The Eastern Church, on the other hand has had a different relationship with the natural world. It has seen Redemption as concerned also with the Physical or Natural world. In both Greek and Syrian writing humanity is at the heart of the natural world. Patristic writing sees Salvation more holistically as Personal and Cosmic, Social and Universal. Perhaps we have much to learn from this more holistic approach to faith and worship.
The first lecture explores this historical background to help us to answer the question: “How did we get here”.
Lecture 2: Where are we now?
In 1999, the European Christian Environmental Network (ECEN) urged churches to adopt a “Time for Creation” stretching from 1st September to the feast of St Francis on 4th October. and this was endorsed by the European Ecumenical Assembly in Sibiu, Romania, in 2007, which recommended that the period ‘be dedicated to prayer for the protection of Creation and the promotion of sustainable lifestyles that reverse our contribution to climate change.’ The following year, the World Council of Churches (WCC) invited churches to observe “Time for Creation” through prayer and action.
From that time on, Christians worldwide have progressively embraced the season as part of their annual calendar.

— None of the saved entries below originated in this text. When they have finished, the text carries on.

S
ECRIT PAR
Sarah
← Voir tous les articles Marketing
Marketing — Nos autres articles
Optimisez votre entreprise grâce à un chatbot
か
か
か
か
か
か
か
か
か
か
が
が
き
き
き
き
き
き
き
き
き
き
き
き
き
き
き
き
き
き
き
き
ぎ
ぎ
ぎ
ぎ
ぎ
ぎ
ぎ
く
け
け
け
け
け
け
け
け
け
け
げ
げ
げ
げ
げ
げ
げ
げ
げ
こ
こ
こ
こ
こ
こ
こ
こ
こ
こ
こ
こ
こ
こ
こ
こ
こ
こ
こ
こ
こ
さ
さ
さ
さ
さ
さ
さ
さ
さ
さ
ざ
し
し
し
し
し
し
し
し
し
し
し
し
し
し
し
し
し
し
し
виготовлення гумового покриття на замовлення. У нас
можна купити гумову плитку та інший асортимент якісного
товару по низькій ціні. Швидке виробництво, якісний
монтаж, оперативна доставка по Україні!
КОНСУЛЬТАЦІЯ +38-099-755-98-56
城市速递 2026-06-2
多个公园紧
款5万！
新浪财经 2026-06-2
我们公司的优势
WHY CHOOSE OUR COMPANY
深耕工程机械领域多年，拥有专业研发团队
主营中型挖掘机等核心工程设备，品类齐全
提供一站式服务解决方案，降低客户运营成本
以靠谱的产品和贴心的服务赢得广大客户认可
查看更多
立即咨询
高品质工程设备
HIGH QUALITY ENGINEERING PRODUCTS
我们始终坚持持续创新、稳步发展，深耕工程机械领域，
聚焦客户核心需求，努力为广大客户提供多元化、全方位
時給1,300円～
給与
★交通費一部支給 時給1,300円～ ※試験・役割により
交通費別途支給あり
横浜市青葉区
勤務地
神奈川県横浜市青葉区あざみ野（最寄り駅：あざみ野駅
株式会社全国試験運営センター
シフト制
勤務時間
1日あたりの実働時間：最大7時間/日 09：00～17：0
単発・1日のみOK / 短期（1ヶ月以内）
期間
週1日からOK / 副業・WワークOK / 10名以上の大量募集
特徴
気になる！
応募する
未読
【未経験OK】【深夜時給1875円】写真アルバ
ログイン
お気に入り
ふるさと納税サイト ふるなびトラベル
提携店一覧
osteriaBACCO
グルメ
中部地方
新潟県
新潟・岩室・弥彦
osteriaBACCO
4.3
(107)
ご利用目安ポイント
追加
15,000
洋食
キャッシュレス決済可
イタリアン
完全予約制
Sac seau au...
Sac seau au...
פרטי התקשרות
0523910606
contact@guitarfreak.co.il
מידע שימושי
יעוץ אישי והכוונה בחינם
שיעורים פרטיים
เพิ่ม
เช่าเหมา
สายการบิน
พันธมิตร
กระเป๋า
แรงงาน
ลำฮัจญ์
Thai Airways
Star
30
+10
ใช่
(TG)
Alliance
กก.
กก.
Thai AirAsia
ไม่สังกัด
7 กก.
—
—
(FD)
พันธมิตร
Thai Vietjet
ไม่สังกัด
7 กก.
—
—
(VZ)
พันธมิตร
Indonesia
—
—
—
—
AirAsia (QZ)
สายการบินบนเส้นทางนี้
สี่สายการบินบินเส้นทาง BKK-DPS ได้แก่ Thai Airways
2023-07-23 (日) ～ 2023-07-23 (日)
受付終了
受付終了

Since 2008 Churches Together in Britain and Ireland (CTBI) has compiled a programme of resources to encourage and assist churches to observe Creation Time. In summer 2020, just in time for COP26 in Glasgow, the Scottish Episcopal Church joined this movement, introducing Liturgical material for this Season.
This second lecture explores where the Church is at the present time in relation to the Environmental Crisis and the extent to which the approaches of Christian Churches differ from or reflect those of other commercial and community organisations.
Lecture 3 – Not Zero?
At it’s 2020 General Synod in December, the Scottish Episcopal Church started talking about environmental issues and committed to working towards Net Zero carbon emissions by 2030. A Church in Society Technical Committee then produced guidance for Synod in 2021 to set the direction for practical action and established a committee to take this work forward.
Many organisations and indeed governments have set targets for Net Zero, but does this represent an appropriate and sufficient response to the urgency of the issue? When we start to look for solutions to environmental issues, it is very easy to adopt too narrow a focus and attempt to reduce the environmental impact of one isolated factor, and in the process increase the impact of another.
This third lecture explores this question and we may well find ourselves outside a Church door in Wittenberg in the company of Martin Luther. That may of course raise the question as to whether or not the Church needs a New Reformation in relation to Environmental Justice.
Lecture 4 – Where do we go from here?
Responding to the climate crisis and the injustice inherent in both its causes and effects, it is much easier to make on one or two minor lifestyle changes, and thereby feel better about it all, than to engage with the real problem. The former is simply a mechanism to ‘greenwash’ our consciences, likely to have little or no effect and may actually do a great deal of harm. What is actually needed is repentance, a turning away from excessive consumption and back to God. Rowan Williams put it very simply when he wrote:
“we need to regain a sense that our relationship to the earth is about ‘communion not consumption’”.
Christians have a responsibility not only to take action to contribute less to the problem, but to be prophetic voices in the world. In the words of Walter Brueggemann they have a threefold prophetic task:
“The prophetic tasks of the Church are to tell the truth in a society that lives in illusion, grieve in a society that practices denial, and express hope in a society that lives in despair.”
What is needed is nothing short of salvation, and not just a narrow salvation of self, but a salvation of humanity and the whole of God’s Creation.
This is the subject of our final lecture.